A $wtt$-introimmune set in \texorpdfstring{$Π^0_1$}{Pi01} and introimmunity for several reducibilities
Patrizio Cintioli
Abstract
We prove that there exists a weak truth-table introimmune set in the class $Π^0_1$, settling the question left open in previous work of whether the known $Δ^0_2$ existence result can be improved to $Π^0_1$. Since $Σ^0_1$ sets cannot be immune, this is best possible for weak truth-table introimmunity. We also study introimmunity for Jockusch's bounded-search reducibility $\le_{bs}$ and Andersen's Dartmouth reducibility $\le_D$, proving the existence of $Δ^0_2$ sets that are $bs$-introimmune and $D$-introimmune; hence there also exists a $Δ^0_2$ $D^+$-introimmune set. We next consider the classical reducibility $\le_Q$, which is not contained in $\le_T$ on all subsets of $ω$. We show that no infinite $Π^0_1$ set is $Q$-introimmune, while a $Δ^0_2$ $Q$-introimmune set does exist. Thus the existence of $Δ^0_2$ $Q$-introimmune sets is best possible within the arithmetical hierarchy.
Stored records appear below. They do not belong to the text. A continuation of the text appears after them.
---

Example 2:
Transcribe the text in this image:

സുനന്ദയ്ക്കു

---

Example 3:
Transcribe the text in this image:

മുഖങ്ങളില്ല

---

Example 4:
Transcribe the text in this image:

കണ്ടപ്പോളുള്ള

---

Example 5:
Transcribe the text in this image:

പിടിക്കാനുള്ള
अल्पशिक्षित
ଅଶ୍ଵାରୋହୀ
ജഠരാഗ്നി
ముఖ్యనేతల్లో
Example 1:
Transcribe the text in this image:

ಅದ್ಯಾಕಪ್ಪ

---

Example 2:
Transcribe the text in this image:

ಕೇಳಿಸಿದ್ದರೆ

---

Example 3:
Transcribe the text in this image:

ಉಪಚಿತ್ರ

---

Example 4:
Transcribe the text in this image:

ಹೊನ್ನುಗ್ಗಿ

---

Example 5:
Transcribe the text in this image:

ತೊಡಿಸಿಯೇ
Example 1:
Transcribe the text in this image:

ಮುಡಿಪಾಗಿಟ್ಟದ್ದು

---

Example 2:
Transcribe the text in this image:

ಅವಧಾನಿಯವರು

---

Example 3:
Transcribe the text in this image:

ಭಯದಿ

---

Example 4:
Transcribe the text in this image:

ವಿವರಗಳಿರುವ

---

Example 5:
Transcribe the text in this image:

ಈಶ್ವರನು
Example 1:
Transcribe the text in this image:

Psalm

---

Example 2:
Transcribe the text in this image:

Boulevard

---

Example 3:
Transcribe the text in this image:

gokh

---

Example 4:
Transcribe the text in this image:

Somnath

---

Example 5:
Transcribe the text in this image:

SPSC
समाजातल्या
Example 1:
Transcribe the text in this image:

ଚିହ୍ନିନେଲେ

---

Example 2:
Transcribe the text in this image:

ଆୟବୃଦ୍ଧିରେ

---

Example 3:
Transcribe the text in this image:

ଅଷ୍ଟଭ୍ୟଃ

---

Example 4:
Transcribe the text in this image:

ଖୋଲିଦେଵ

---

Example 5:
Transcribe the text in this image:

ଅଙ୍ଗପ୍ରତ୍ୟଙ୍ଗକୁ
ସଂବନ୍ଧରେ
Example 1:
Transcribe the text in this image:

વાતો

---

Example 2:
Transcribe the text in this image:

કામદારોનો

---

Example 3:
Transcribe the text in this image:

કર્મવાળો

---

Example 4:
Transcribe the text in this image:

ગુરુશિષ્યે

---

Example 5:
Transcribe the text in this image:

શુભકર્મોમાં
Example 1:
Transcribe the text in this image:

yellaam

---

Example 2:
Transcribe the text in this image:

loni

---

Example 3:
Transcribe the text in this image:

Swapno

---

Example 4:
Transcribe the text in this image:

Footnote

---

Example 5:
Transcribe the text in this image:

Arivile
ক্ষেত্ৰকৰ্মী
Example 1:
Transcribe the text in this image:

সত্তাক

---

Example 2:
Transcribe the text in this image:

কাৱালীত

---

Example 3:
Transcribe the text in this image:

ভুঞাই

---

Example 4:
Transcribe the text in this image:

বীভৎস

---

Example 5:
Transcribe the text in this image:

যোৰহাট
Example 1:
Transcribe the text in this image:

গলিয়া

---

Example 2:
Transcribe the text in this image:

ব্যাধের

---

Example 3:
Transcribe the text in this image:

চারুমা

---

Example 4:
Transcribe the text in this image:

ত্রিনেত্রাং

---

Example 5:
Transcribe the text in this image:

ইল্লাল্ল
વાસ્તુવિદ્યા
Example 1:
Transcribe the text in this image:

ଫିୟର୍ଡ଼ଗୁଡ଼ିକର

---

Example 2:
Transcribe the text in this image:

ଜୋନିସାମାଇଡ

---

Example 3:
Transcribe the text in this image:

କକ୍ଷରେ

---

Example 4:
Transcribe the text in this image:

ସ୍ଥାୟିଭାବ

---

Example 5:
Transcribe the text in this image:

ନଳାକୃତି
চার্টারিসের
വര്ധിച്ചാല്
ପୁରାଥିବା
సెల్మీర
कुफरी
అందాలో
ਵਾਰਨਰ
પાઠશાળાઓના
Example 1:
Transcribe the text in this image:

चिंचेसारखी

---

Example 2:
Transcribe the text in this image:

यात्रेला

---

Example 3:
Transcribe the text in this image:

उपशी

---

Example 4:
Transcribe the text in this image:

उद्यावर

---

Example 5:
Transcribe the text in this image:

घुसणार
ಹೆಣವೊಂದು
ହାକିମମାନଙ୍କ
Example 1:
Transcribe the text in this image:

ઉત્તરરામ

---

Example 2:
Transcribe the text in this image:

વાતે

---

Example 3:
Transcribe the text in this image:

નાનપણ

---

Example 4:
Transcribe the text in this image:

Finally, for enumeration reducibility $\le_e$, we show that no infinite $Π^1_1$ set is $e$-introimmune, although $e$-introimmune sets do exist in the unrestricted sense. The proofs combine finite-injury priority arguments with dynamic spacing methods for $\le_{wtt}$, $\le_{bs}$, and $\le_D$, a bit-by-bit finite-extension construction for $\le_Q$, and an application of Soare's abstract existence theorem in the enumeration case.